發佈由 gcwarbler 約 2 年 前

Perhaps if you link to this journal post on both of those threads you will get a response that fits your question. The interested target audience who have a resource of old photos to work from.

發佈由 dianastuder 約 2 年 前

Diana, Both of the Forum topics you link to have been closed for some time.
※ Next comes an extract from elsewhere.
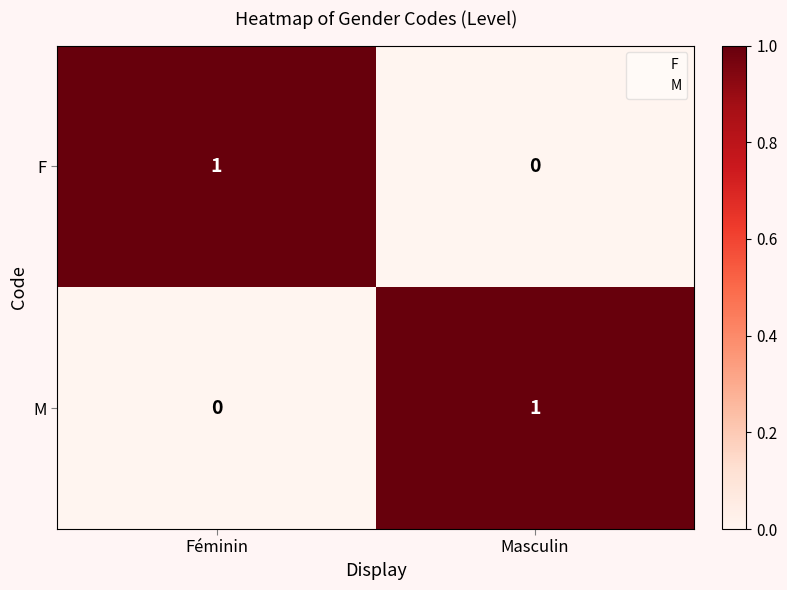

Rank the series at Féminin from highest to lowest value.

F, M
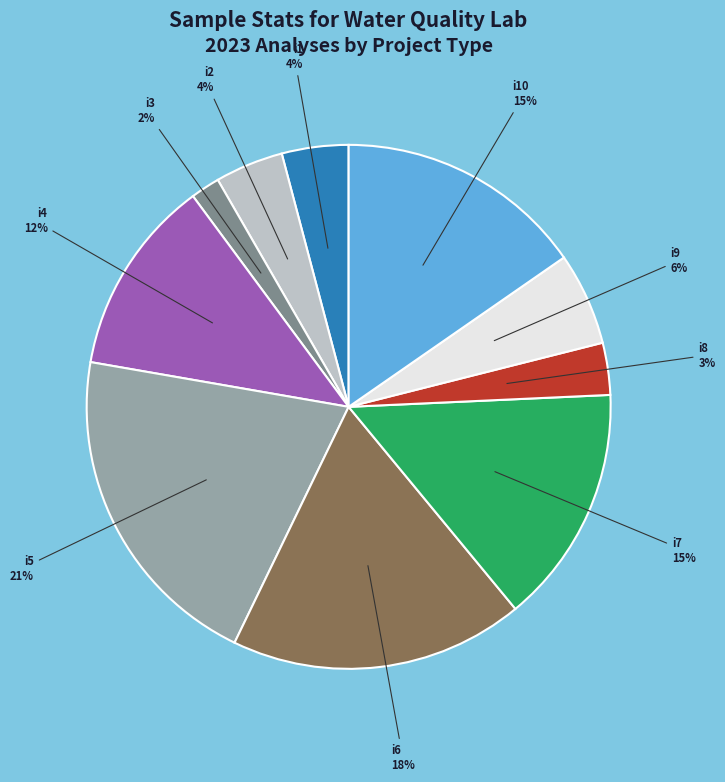

Is it true that i8 is 11% of the pie?

False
How do I add a comment to a closed Forum topic?

發佈由 gcwarbler 約 2 年 前

You need to ask a moderator to reopen it for you.
tiwane or bouteloa or ?

發佈由 dianastuder 約 2 年 前

That's right, as I said before, those photos of the beached whale on the beach of Miramar (Tampico), the originals are from the city's chronicler, and I took them from the digitalized photo library of the Historical Archive of Tampico. My job is to try to document the fauna and flora of the region from the past to the present.